Recorded information Start Marker

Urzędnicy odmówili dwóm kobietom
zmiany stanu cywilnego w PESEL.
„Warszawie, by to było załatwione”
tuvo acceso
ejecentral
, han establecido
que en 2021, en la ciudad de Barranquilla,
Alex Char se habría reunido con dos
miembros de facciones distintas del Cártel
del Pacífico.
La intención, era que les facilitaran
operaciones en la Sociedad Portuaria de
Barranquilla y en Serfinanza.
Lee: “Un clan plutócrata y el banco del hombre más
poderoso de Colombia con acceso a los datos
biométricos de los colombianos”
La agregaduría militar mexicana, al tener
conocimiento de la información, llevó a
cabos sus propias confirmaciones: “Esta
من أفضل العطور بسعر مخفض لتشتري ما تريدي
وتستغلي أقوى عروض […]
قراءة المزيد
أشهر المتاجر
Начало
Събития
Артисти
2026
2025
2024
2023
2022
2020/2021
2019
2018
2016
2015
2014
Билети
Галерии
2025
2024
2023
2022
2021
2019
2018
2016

Recorded information End Marker
Recorded information Start Marker

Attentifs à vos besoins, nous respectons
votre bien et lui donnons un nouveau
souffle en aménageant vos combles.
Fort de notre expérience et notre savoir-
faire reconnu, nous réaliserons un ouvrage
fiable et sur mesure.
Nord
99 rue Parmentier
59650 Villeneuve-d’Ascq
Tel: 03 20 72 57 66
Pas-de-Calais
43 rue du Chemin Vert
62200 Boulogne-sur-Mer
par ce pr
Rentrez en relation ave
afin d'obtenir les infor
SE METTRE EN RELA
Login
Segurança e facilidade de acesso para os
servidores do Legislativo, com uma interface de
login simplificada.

Recorded information End Marker

Every line of the entries above that includes "nous" should be copied.

Attentifs à vos besoins, nous respectons
faire reconnu, nous réaliserons un ouvrage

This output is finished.